Wednesday, 19 March 2014

Australian Window Cleaners Tied Up In Red Tape

Frustrated: Business owner & window cleaner Selwyn Jones says burdensome legal requirements are harming his small business and others like it.
http://www.murrayvalleystandard.com.au/story/2160720/contractors-struggle-with-red-tape/?cs=12
Contractors struggle with red tape: "Tradies" and other contractors are struggling to cope with requirements to pay for separate registration processes on work safety inductions for each of the hundreds of sites they cover.
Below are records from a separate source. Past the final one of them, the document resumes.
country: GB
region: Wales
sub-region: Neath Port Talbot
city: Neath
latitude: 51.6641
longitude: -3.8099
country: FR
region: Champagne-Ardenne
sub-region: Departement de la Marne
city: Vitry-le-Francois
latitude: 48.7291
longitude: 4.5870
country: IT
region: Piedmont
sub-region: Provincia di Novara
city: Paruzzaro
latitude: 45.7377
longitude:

Window washer Selwyn Jones, of C-Thru Window Cleaning, said he had to submit dozens of pages of paperwork and fees of up to hundreds of dollars for each of his employees at each site they attended.

"I spend most of my time doing inductions because every company has its own course and its own individual requirements," he said. "Every petrol station, every bank, every nursing home, they all have their own inductions, and companies are now charging us to do their induction courses." A nursing home whose windows he had cleaned since it was built had charged him $49.50 for a site induction, he said, and a major retail store had asked for $800 for the right to clean its windows for two years.
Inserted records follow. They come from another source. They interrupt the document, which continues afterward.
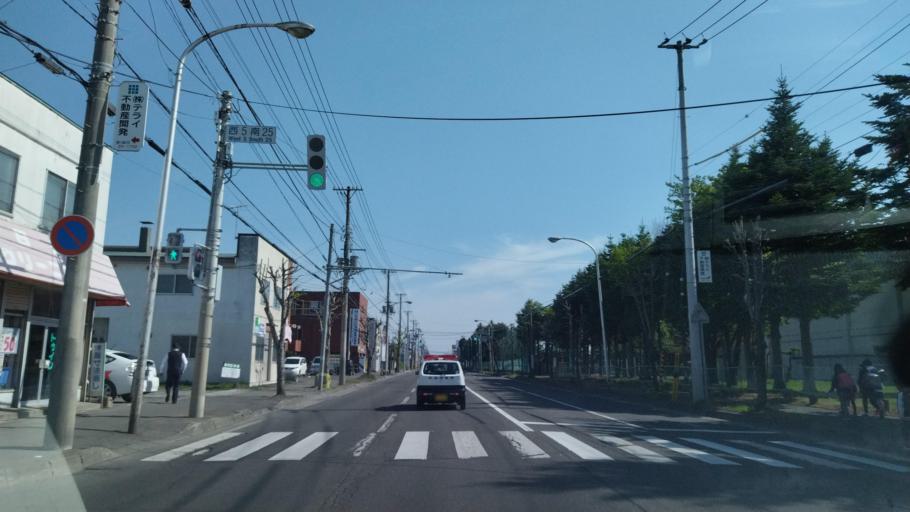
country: JP
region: Hokkaido
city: Obihiro
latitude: 42.9035
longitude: 143.1998
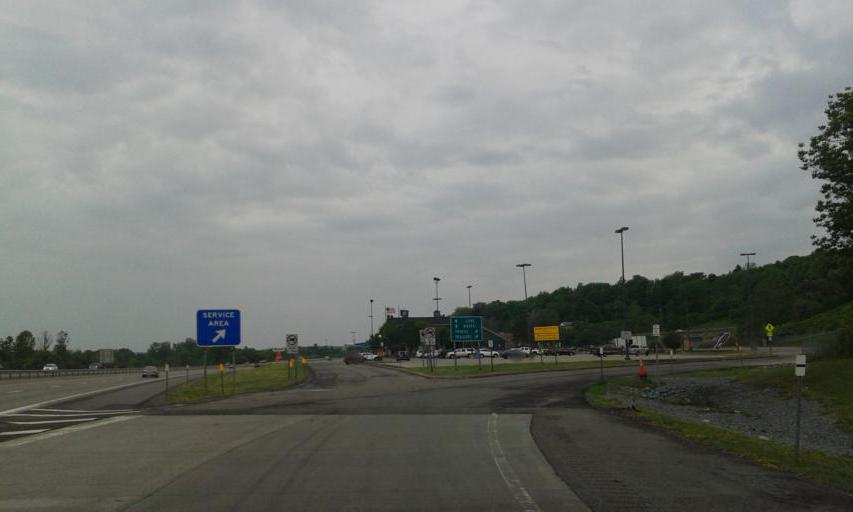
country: US
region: New York
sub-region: Onondaga County
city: Seneca Knolls
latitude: 43.0927
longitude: -76.3166
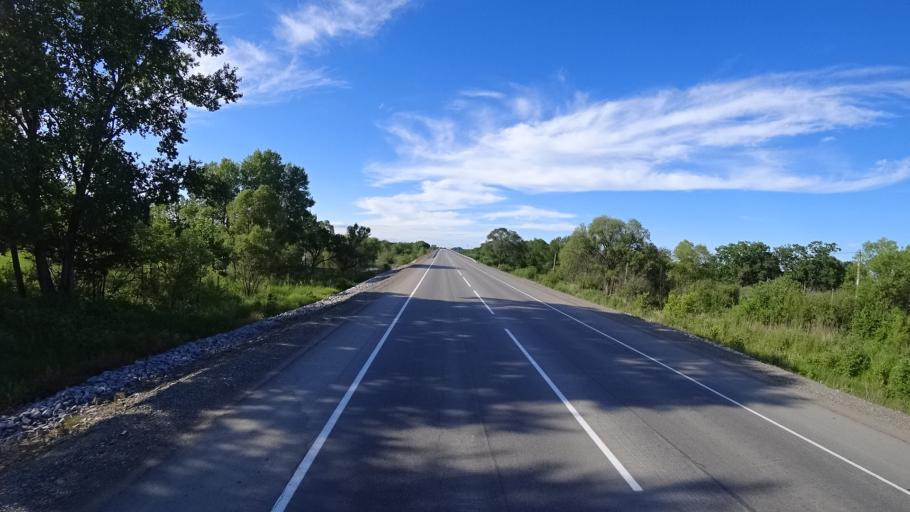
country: RU
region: Khabarovsk Krai
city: Khor
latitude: 47.8581
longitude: 134.9624
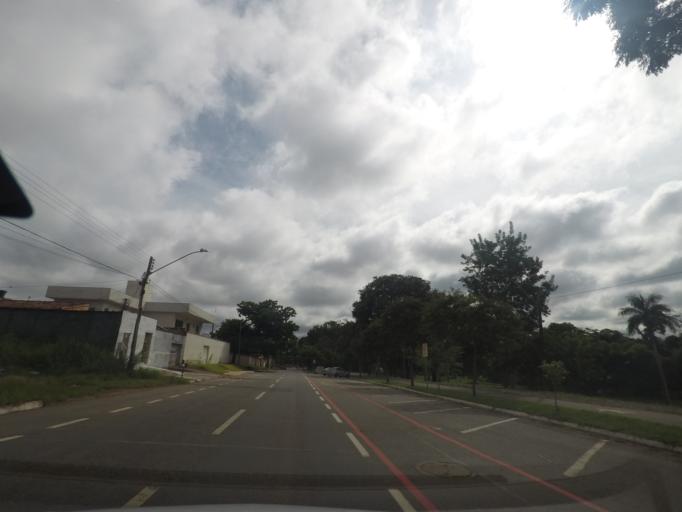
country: BR
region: Goias
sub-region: Goiania
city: Goiania
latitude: -16.7230
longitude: -49.2523
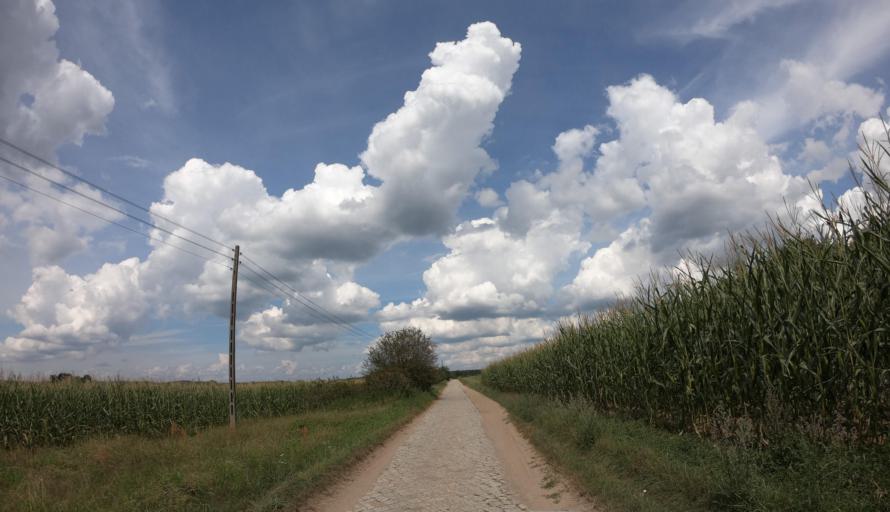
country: PL
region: West Pomeranian Voivodeship
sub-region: Powiat stargardzki
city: Kobylanka
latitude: 53.3174
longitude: 14.8274
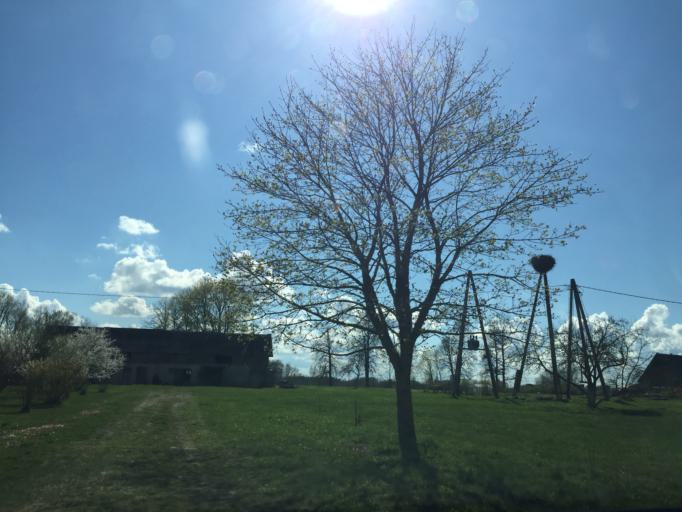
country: LV
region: Strenci
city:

Ideally, he said, there would be an industry-wide accreditation scheme similar to the construction industry's white card. "There has got to be somewhere you can go to get your orange card without all these inductions, all these requirements," he said. "It's not about window cleaning; it's about killing small business with red tape and bookwork."
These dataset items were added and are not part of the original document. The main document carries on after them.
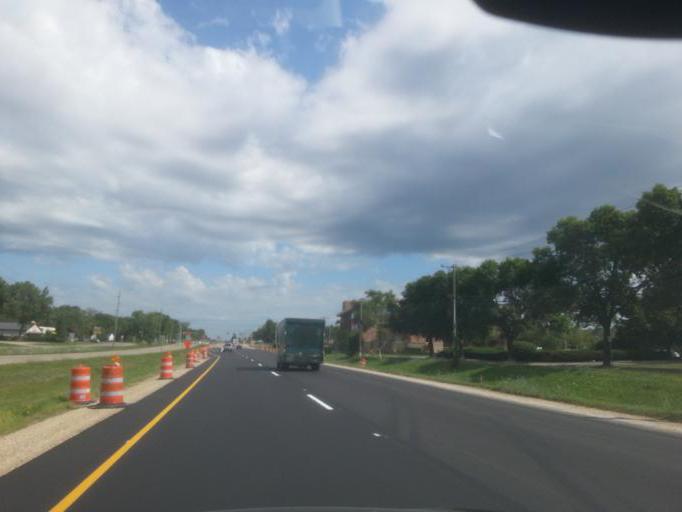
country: US
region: Wisconsin
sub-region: Dane County
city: Monona
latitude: 43.0703
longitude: -89.3093
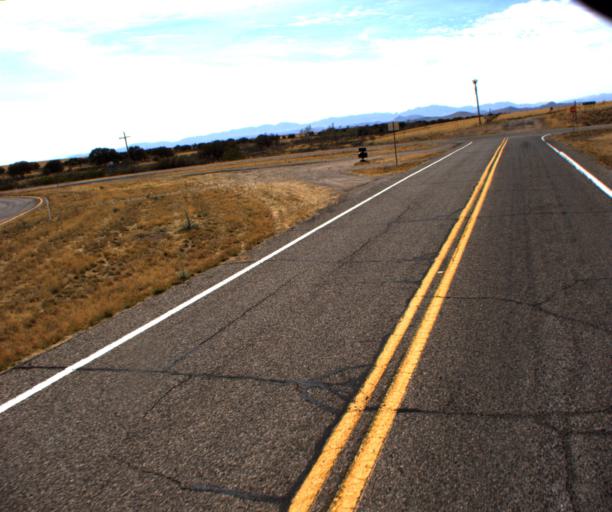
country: US
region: Arizona
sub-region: Cochise County
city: Willcox
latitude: 32.0068
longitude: -109.4391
He also mentioned the costs of WorkCover and police clearances as imposts on small business. Member for Hammond Adrian Pederick said such issues were on his radar, and on the small business commissioner's as well. "He believes the codes under workplace health and safety need review, and that's the position of the Liberal Party," he said. "I certainly think there's space there to have a card that lets them visit similar sites over a period of time."

Prime Minister Tony Abbott announced last week Federal Parliament would hold a "red tape repeal day" within the month to remove more than 9000 individual regulations in an effort to save businesses $1 billion per year. "As Sir Robert Menzies once said, "we want less forms and more reforms"," he said. "We are doing this to make your life easier and our economy stronger."